Didier Hamey est un chasseur-cueilleur, un glaneur-voyageur qui ramasse et amasse, çà et là, des images bribes du monde forestier, champignons, glands, pignes de pins comme lambeaux d’écorce ou myriade de brindilles et de feuilles, un matériau unique pour peindre le portrait des drôles d’habitants de la sylve primaire. Un fantastique petit peuple de la faune végétale nichant entre humus et canopée, dans l’ombre de la lumière.
Son travail ? Glaner, tel un shaman, des morceaux de forêt, des images oubliées comme des bouts de mots murmurés, des bruits miettes de sons étouffés, morphèmes et phonèmes dont l’assemblage syntaxique par la taille-fine va graver une novlangue faite de mots-choses, et dépeindre des dieux-objets que le chasseur intrépide a pu approcher seulement au prix de devenir lui même végétal, se fondant comme par magie derrière les arbres pour les observer avec la rigueur d’un entomologiste.

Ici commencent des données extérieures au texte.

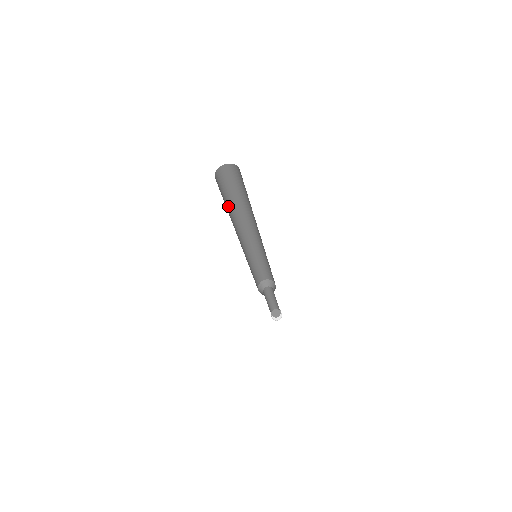
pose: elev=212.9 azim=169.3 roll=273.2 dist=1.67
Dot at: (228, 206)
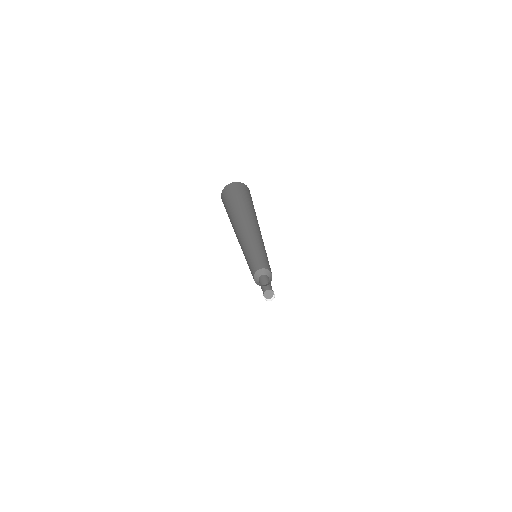
Dot at: (239, 210)
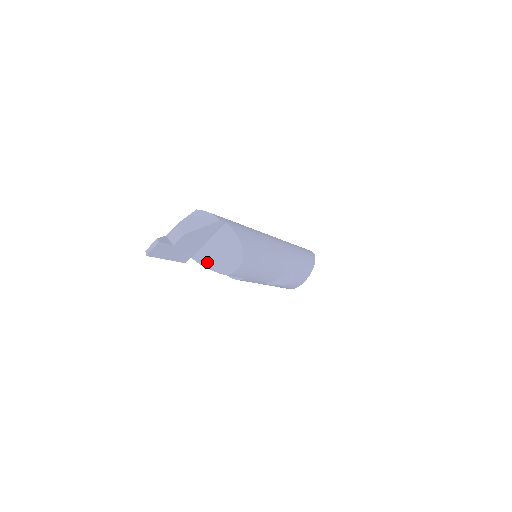
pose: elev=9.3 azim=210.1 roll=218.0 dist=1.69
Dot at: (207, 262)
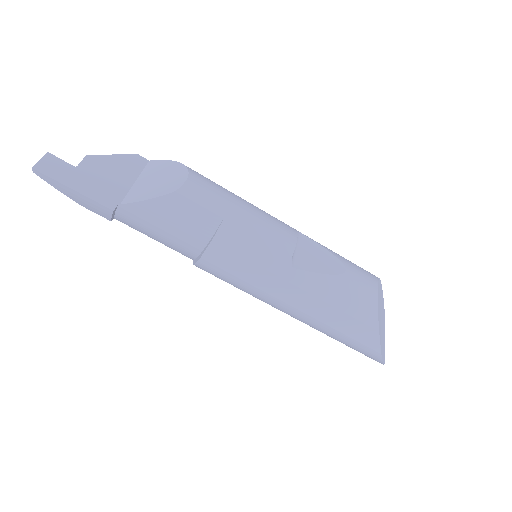
Dot at: (143, 196)
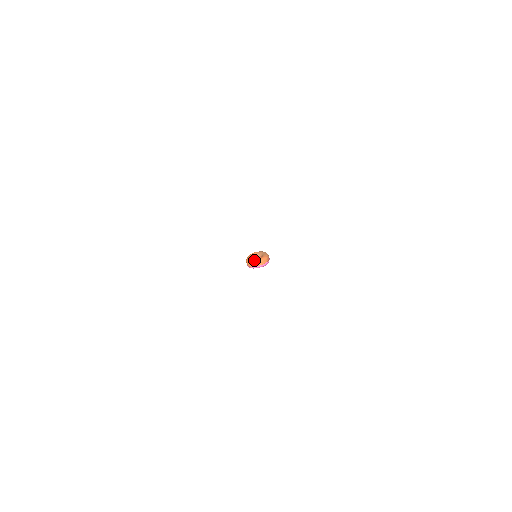
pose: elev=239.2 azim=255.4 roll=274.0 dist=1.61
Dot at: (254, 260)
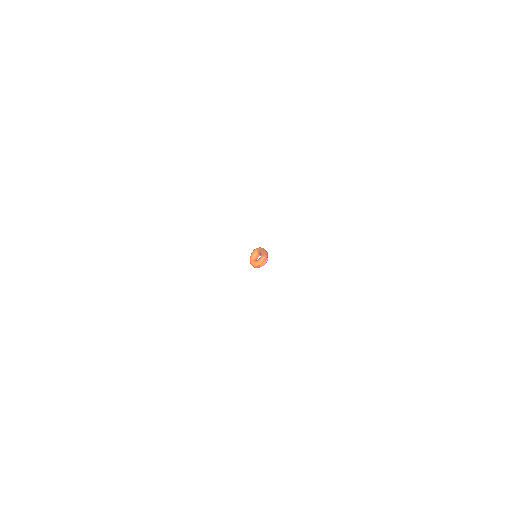
Dot at: (254, 263)
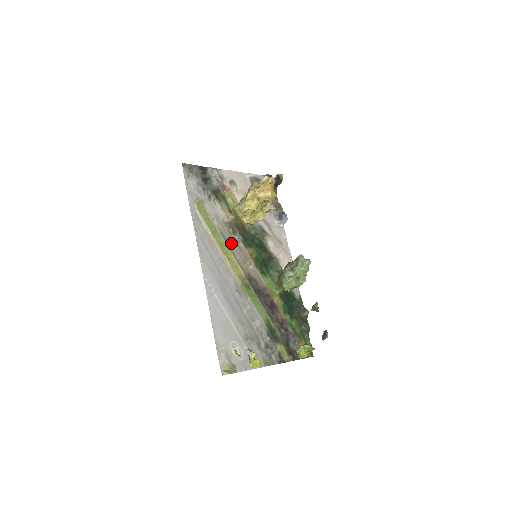
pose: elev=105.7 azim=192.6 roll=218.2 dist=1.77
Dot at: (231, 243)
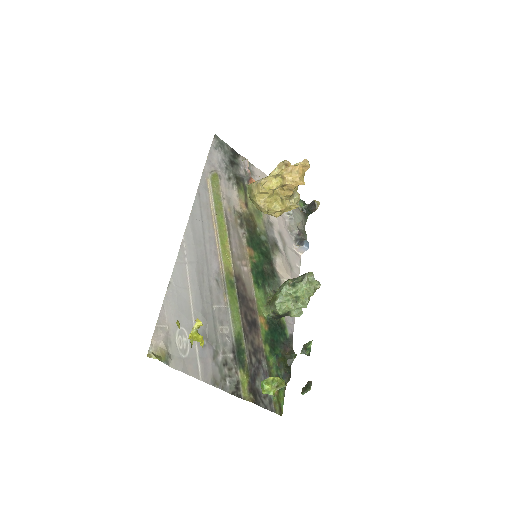
Dot at: (233, 232)
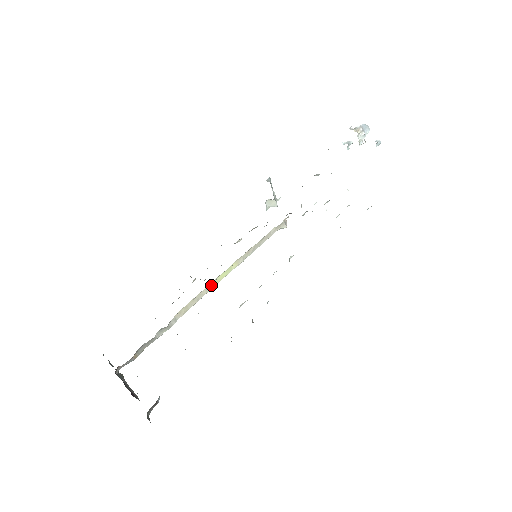
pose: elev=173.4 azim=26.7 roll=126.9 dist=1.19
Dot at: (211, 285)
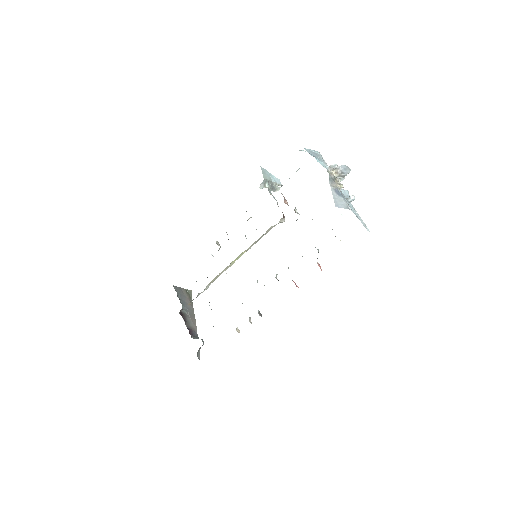
Dot at: (228, 266)
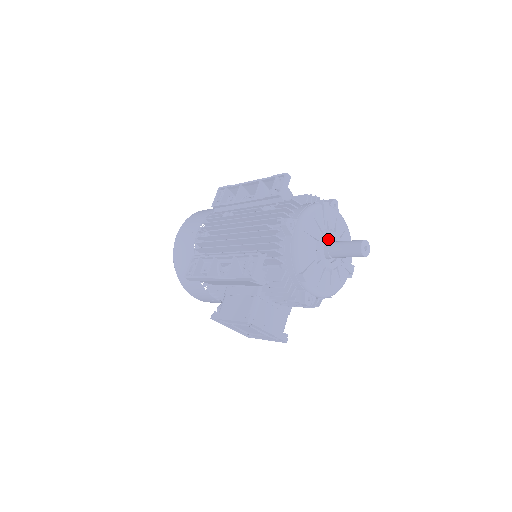
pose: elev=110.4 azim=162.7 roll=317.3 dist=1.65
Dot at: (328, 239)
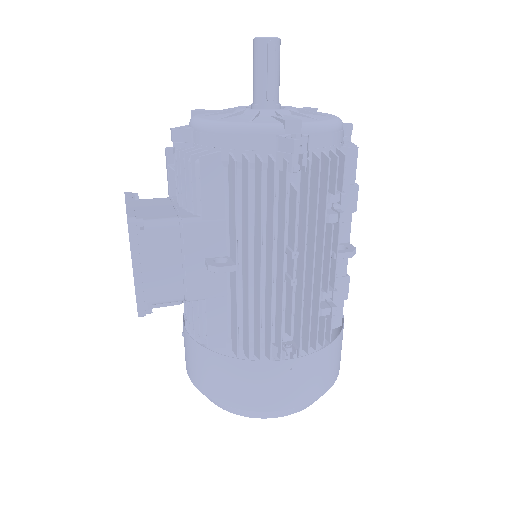
Dot at: occluded
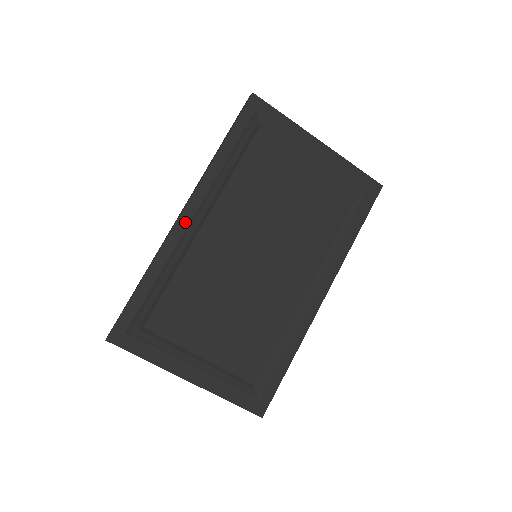
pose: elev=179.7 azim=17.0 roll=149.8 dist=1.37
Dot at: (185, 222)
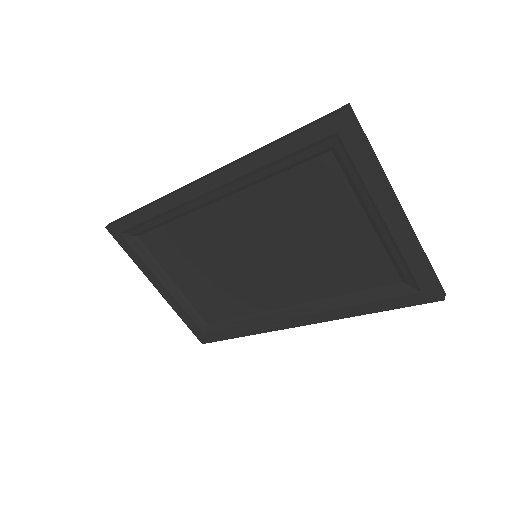
Dot at: (197, 192)
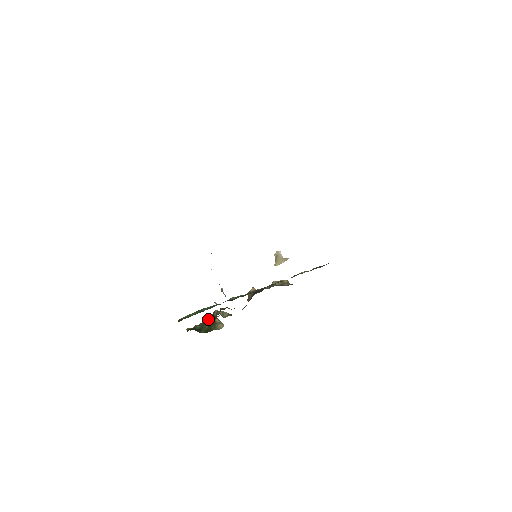
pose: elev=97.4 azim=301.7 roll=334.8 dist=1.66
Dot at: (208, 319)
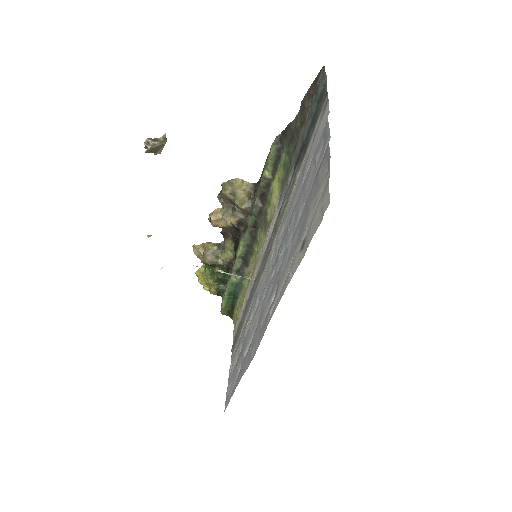
Dot at: (215, 274)
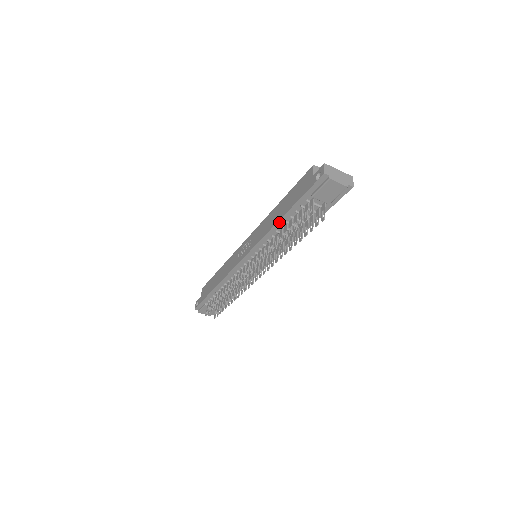
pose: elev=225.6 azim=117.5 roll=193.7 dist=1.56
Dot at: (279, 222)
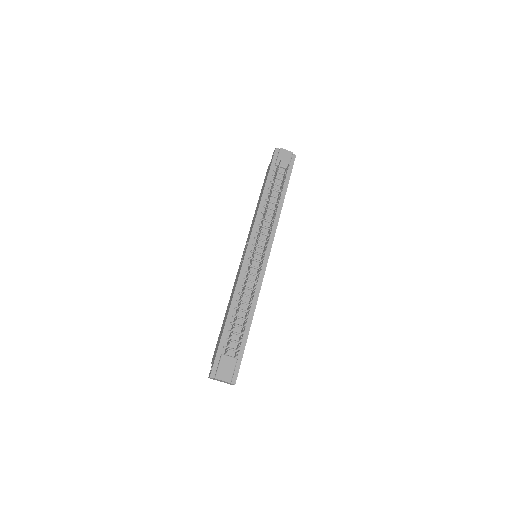
Dot at: (263, 196)
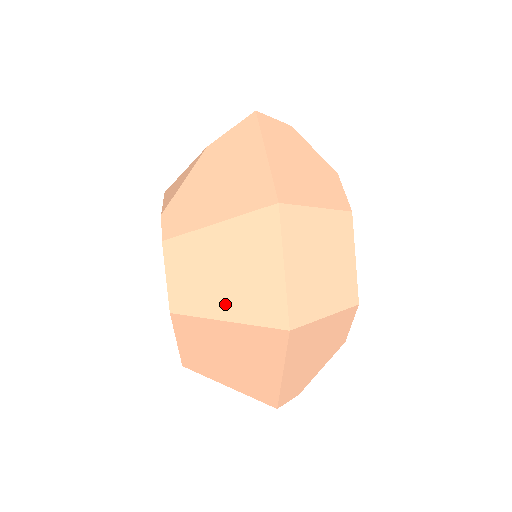
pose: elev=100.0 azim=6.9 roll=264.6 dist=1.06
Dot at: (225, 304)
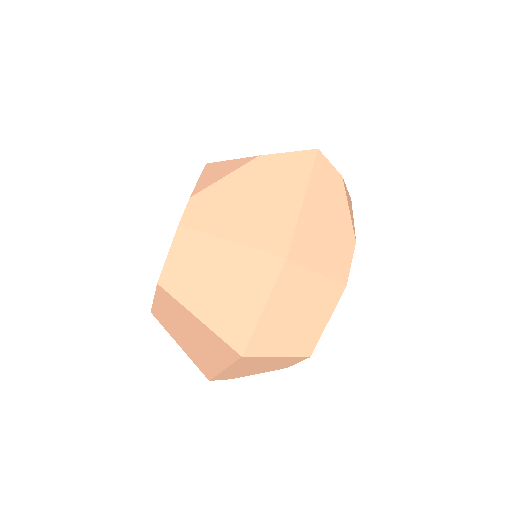
Dot at: (203, 305)
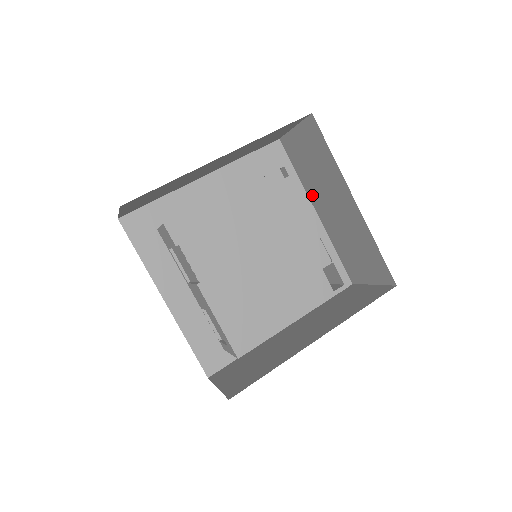
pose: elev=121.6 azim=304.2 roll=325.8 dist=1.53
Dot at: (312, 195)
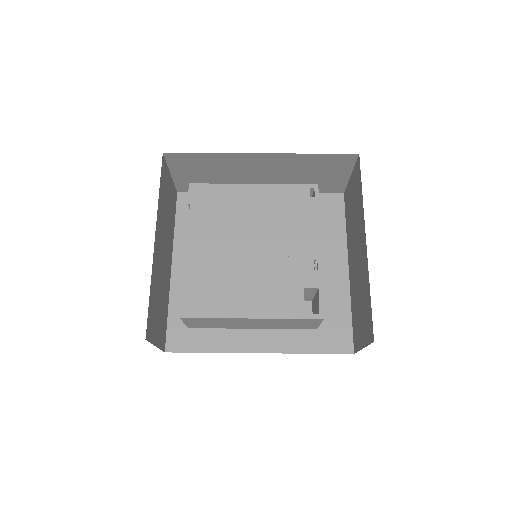
Dot at: (349, 248)
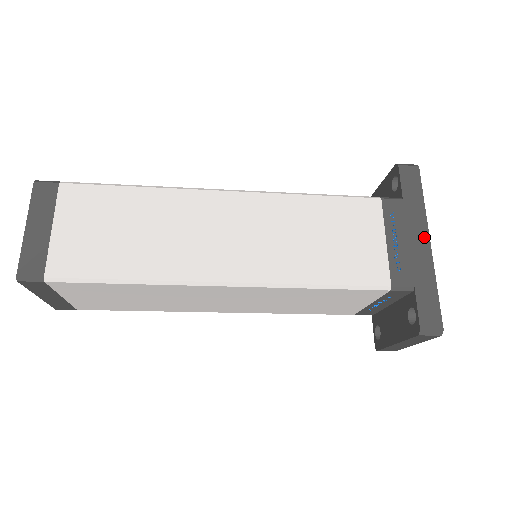
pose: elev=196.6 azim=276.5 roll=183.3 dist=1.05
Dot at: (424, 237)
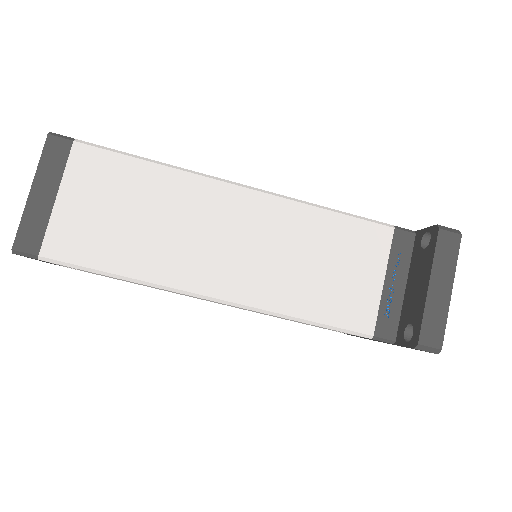
Dot at: occluded
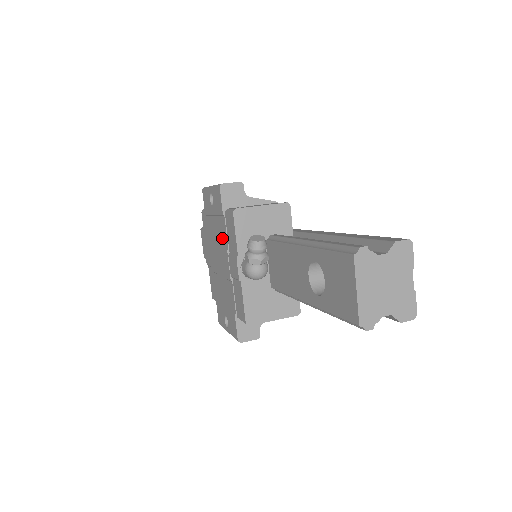
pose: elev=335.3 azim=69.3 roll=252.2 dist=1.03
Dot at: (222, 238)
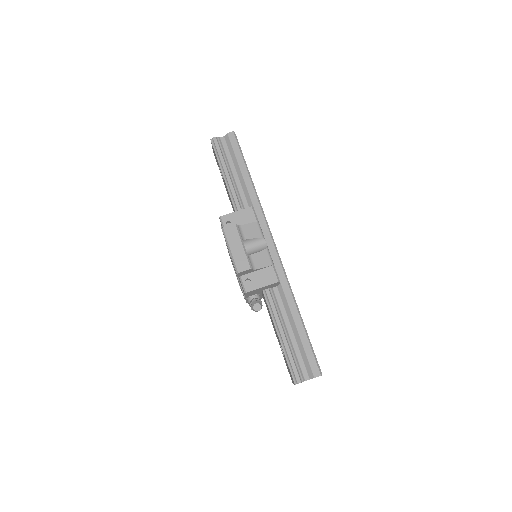
Dot at: occluded
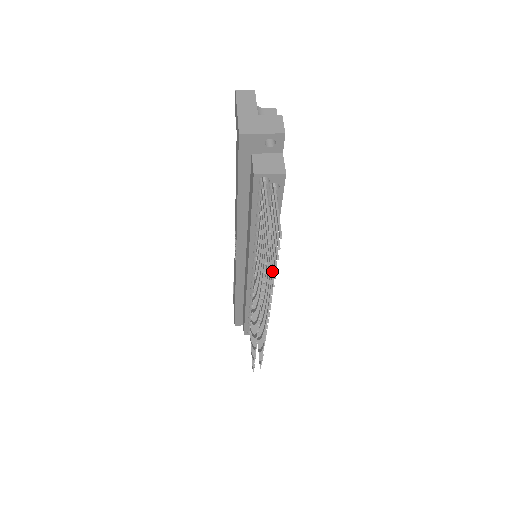
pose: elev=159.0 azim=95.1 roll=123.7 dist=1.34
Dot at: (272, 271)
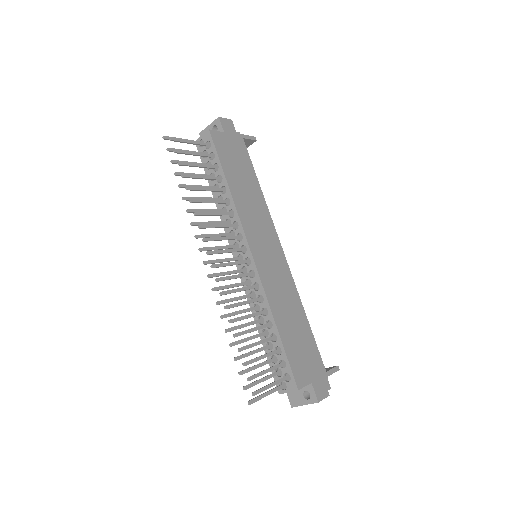
Dot at: (201, 200)
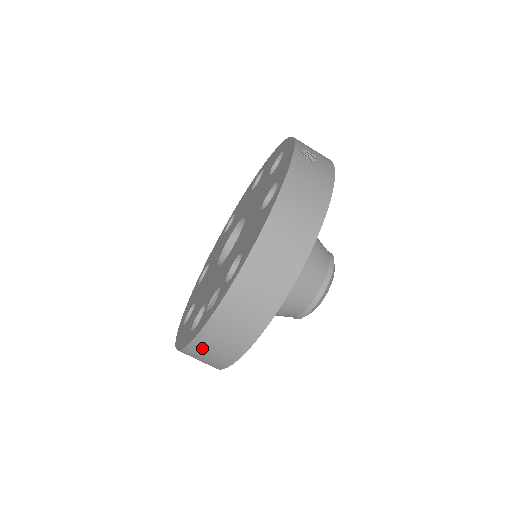
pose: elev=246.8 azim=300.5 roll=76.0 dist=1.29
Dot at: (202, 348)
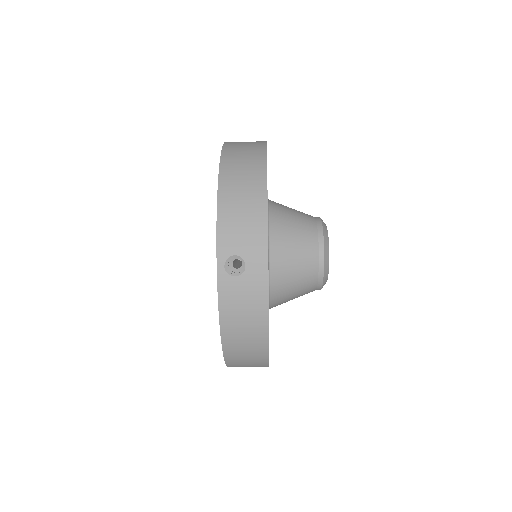
Dot at: occluded
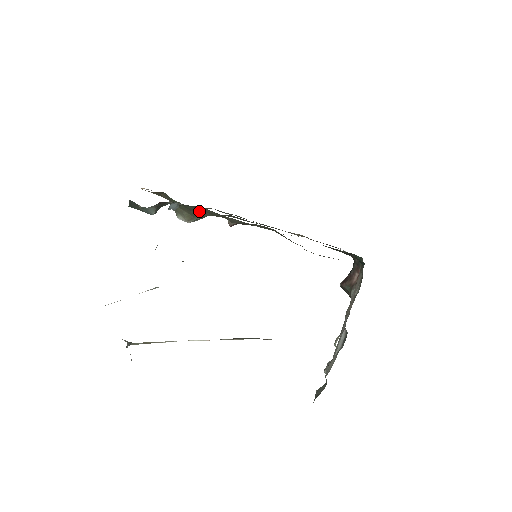
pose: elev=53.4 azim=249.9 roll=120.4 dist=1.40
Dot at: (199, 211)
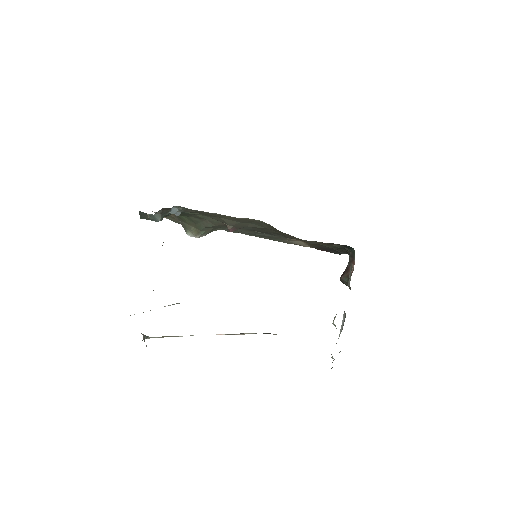
Dot at: (202, 222)
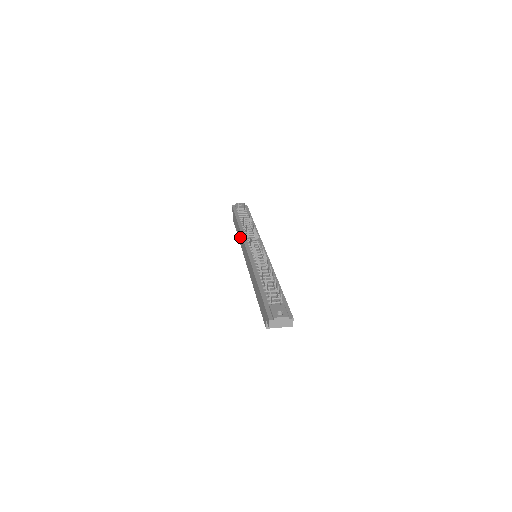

« Que de fois aux dernières lueurs du soir, ne m’arrive-t-il pas de le rencontrer lorsque, faisant la chasse aux idées, j’erre au hasard dans le jardin ! Quelque chose fuit, roule en culbutes devant mes pas. Est ce une feuille morte déplacée par le vent ? Non, c’est le mignon Crapaud que je viens de troubler dans son pèlerinage. » Comment ne pas penser à cette phrase de Jean-Henri Fabre, le poète scientifique, l’entomologiste du roman de la nature en voyant les animaux-végétaux de notre chasseur-cueilleur ?
Ces « personnages « sont comme des arcanes d’un jeu de tarot, figés vivants dans leur posture carnavalesque, rappelant que, dans le monde entier, le rite annuel des fêtes païennes n’a pour but que de renouveler le contrat social qui lie la nature et la culture, l’Homme et le « Sauvage ». En témoigne, de Sibérie au Pays basque en passant par la Suisse ou la Sardaigne, ces « Wilder Men » magnifiés par le travail du photographe Charles Fréger.
Ce sont eux qui, à la proximité des grandes forêts basques, on éveillé le projet de Didier Hamey pour sa résidence d’artistes à la Casa de Velázquez
à Madrid. Une drôle d’équipée en compagnie d’un Henri Michaux décrivant méthodiquement les barbares tribus imaginaires rencontrées lors de son « Voyage en Grande Garabagne » et d’un Miro griffonnant continuellement, au rythme de ses déplacements et des associations d’idées, ses personnages magiques entre les spirales de ses merveilleux « Carnets Catalans ».
Originaire de Dunkerque, clone fantôme d’un Charleville-Mezières pour ce Rimbaud des rimes forestières, notre pensionnaire de la Casa de Velázquez voulait entreprendre de grands formats d’icones sauvages mais cela aurait été un labeur trop long pour une simple année de résidence. Il choisit donc un petit format pour cette trentaine d’images. Comme il le dit lui même, il décide d’entreprendre » un abécédaire, un vocabulaire », un inventaire subjectif des peuplades inconnues de la forêt, des figures qui vont devenir, griffées par la taille-fine de la gravure, comme des dessins mescaliniens de Michaux. La violence du noir de l’encre renforçant la sensibilité expressionniste de l’artiste. A proximité du brut de l’art. Shamanisme toujours.
Charmants ou affreux ? Ces hommes sauvages, ces hommes des bois sont vivants mais, contrairement à Itard, ils n’ont pas été élevés par les loups mais par les arbres. Ils sont là pour rappeler la vaillance de notre imaginaire qui puise depuis notre enfance dans les aventures des personnages de contes. Dans ceux de Grimm, par exemple, les forêts sont toujours primordiales, il s’agit d’un monde à l’intérieur du monde, asocial, sans règle et même asexué dans lequel les personnages se perdent, rencontrent des créatures extraordinaires, subissent des sortilèges et affrontent leur destin.
Déjà, dans un exposé général sur les qualités des arbres, Pline l’Ancien affirmait lui que jadis les forêts servaient de temples aux divinités ; avant de résider dans des sanctuaires construits de main d’homme, c’est dans les forêts que les dieux habitaient. Et les personnages fantastiques de Didier Hamey nous remémorent qu’ils sont toujours vivants et surtout qu’ils n’ont pas changé de domicile.
Jean-Jacques Mandel. Paris. Mai 2017.